Die Lage ist alles andere als hoffnungslos. Die Türkei verfügt über eine lebendige Zivilgesellschaft mit unabhängigen Institutionen, unter denen sich einige namhafte Universitäten befinden. Das Potenzial für rasche Fortschritte im Bereich der Presse- und Meinungsfreiheit ist daher immer noch vorhanden. Sollte die Türkei tatsächlich ein Mitglied der Europäischen Union werden, würde dies Europa gewiss wirtschaftlich und militärisch stärken. Und wenn das Land die politischen Kriterien wie die Garantie der Pressefreiheit erfüllt, sollte es sich erneut um Aufnahmeverhandlungen auf derselben Grundlage wie andere Mitgliedstaaten bemühen.

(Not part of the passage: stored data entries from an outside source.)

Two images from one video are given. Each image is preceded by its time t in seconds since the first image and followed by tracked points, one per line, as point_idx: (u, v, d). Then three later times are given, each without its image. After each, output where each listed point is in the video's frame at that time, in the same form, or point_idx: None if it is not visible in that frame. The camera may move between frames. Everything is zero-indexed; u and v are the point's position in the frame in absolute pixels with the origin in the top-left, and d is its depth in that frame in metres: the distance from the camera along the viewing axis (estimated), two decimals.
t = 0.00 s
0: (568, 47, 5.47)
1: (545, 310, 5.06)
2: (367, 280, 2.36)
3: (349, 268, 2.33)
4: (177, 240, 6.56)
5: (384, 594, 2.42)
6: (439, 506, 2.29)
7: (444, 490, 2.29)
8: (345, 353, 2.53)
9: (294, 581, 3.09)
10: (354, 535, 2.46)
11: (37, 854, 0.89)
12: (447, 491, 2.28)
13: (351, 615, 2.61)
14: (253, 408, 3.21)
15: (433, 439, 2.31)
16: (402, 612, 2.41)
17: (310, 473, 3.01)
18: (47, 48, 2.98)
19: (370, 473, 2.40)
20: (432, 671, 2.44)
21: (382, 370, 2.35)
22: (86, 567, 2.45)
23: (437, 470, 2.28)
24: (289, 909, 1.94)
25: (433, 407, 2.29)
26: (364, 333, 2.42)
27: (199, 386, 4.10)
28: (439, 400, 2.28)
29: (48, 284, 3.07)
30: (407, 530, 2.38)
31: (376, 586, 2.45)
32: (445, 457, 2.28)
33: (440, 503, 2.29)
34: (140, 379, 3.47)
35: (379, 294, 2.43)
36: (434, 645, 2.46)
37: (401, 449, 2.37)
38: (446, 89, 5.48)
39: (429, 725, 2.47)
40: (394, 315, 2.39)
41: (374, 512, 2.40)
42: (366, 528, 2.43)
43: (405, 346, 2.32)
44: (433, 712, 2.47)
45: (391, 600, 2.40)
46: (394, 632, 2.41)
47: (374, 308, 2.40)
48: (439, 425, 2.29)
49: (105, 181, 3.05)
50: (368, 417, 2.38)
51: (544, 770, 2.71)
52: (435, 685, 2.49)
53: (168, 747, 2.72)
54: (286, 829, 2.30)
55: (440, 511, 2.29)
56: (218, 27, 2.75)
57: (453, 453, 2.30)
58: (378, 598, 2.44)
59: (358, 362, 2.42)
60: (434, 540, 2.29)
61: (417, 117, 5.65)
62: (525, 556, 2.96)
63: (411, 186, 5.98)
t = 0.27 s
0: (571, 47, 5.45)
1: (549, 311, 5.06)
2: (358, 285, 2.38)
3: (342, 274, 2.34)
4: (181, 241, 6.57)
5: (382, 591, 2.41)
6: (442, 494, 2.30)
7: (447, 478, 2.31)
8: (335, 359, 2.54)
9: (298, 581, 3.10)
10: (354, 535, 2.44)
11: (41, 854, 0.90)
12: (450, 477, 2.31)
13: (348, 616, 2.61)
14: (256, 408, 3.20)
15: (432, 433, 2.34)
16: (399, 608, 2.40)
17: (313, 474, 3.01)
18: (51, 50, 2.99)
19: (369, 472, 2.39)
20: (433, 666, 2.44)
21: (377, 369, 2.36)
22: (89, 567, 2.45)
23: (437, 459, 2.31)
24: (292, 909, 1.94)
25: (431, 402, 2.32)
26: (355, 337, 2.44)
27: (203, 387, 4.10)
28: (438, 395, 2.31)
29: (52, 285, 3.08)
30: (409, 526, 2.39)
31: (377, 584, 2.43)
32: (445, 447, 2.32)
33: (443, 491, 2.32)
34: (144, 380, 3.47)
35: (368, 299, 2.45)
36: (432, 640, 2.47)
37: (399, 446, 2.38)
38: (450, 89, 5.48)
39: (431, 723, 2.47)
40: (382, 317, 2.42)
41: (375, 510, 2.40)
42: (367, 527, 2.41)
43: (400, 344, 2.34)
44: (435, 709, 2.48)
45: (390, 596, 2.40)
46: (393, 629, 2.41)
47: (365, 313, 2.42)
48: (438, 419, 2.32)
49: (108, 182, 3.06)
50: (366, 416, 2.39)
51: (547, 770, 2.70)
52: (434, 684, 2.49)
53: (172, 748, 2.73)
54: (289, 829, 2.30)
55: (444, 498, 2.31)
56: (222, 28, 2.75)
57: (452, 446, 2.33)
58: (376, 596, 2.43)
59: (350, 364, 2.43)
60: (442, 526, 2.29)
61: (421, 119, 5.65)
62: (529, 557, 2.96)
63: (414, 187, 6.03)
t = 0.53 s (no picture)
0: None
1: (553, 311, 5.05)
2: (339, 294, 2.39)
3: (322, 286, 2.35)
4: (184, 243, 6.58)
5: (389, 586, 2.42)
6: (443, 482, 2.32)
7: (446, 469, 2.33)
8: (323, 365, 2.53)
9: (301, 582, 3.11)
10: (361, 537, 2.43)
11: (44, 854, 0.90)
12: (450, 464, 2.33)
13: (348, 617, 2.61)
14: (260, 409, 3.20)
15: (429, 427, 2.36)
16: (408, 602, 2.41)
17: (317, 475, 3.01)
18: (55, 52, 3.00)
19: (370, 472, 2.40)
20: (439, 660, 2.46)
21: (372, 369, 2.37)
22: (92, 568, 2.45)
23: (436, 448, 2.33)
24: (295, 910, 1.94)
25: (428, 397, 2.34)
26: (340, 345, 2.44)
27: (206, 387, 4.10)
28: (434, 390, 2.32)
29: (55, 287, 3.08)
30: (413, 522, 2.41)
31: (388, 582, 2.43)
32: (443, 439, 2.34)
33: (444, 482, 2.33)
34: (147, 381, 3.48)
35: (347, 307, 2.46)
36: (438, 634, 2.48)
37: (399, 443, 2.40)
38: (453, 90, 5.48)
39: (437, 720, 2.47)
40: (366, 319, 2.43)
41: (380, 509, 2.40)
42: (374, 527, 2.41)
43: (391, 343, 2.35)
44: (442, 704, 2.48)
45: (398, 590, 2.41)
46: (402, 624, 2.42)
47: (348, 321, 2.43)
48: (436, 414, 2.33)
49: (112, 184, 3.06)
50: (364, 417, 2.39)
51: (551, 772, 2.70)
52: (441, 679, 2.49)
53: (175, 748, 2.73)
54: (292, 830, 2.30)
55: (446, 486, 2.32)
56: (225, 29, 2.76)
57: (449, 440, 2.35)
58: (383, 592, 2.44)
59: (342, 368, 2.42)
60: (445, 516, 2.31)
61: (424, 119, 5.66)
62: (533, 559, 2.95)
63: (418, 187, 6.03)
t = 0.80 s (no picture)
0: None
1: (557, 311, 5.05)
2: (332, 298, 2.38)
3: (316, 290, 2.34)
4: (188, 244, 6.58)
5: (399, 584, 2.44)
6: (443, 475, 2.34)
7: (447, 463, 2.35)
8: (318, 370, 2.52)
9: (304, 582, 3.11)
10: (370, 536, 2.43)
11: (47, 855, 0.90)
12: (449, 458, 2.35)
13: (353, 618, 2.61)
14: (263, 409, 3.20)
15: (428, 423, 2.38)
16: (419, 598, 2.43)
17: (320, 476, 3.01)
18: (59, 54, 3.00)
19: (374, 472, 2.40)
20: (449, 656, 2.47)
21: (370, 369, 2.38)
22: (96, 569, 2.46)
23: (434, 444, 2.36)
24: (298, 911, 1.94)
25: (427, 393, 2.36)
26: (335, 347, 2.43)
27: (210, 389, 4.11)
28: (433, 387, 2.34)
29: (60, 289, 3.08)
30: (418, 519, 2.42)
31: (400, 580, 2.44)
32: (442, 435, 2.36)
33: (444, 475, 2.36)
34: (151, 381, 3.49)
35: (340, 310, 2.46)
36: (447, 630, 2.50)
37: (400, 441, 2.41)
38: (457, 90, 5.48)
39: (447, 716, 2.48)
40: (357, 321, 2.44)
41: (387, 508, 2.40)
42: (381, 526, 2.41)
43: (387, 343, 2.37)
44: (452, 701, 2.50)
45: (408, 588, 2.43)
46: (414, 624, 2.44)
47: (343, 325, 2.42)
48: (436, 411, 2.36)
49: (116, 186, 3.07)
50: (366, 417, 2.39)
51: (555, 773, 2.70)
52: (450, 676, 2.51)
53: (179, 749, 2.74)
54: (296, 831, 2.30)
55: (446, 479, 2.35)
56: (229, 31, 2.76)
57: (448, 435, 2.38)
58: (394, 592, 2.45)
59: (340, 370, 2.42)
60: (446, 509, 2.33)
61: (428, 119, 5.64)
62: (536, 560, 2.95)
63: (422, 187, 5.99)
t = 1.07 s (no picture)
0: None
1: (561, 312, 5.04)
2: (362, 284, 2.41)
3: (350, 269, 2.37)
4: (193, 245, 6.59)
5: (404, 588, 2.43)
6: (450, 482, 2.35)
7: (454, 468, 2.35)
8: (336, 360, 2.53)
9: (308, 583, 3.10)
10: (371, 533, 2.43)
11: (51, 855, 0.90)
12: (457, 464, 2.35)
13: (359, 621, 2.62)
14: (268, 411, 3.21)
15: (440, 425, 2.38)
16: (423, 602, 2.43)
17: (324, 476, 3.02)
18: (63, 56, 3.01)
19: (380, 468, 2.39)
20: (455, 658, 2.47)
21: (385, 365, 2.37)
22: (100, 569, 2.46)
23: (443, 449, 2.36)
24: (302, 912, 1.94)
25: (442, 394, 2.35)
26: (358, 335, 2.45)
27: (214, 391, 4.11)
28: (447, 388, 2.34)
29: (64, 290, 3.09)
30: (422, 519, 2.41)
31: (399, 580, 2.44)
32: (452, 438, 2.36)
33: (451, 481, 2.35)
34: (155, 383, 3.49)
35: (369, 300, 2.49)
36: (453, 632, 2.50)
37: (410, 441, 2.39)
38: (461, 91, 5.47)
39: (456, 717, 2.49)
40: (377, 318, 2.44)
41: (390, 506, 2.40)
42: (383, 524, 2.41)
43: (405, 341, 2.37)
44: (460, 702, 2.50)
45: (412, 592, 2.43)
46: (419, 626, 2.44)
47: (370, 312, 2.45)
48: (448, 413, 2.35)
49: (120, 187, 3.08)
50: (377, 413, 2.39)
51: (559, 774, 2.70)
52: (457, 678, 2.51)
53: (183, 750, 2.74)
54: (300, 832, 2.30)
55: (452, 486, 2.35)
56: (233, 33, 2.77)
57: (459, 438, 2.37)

Mit John Kerry als Außenminister müssen die USA erkennen, dass ein so großes islamisches Land in einer instabilen Region in Fragen der Menschenrechte eine führende Rolle zu übernehmen hat. Um als Modell für die Region dienen zu können, ist es besonders wichtig, dass in der Türkei die Pressefreiheit garantiert werden kann. Wenn Europa und die USA ihre Aufgaben erfüllen, könnte auch Erdoğan davon überzeugt werden, die Menschenrechte und die Medien in seinem Land künftig mehr zu achten.

Aryeh Neier

Aryeh Neier ist Ehrenpräsident der "Open Society Foundations" und Gründungsmitglied von "Human Rights Watch”. Er ist Autor des Buchs "Taking Liberties: Four Decades in the Struggle for Rights".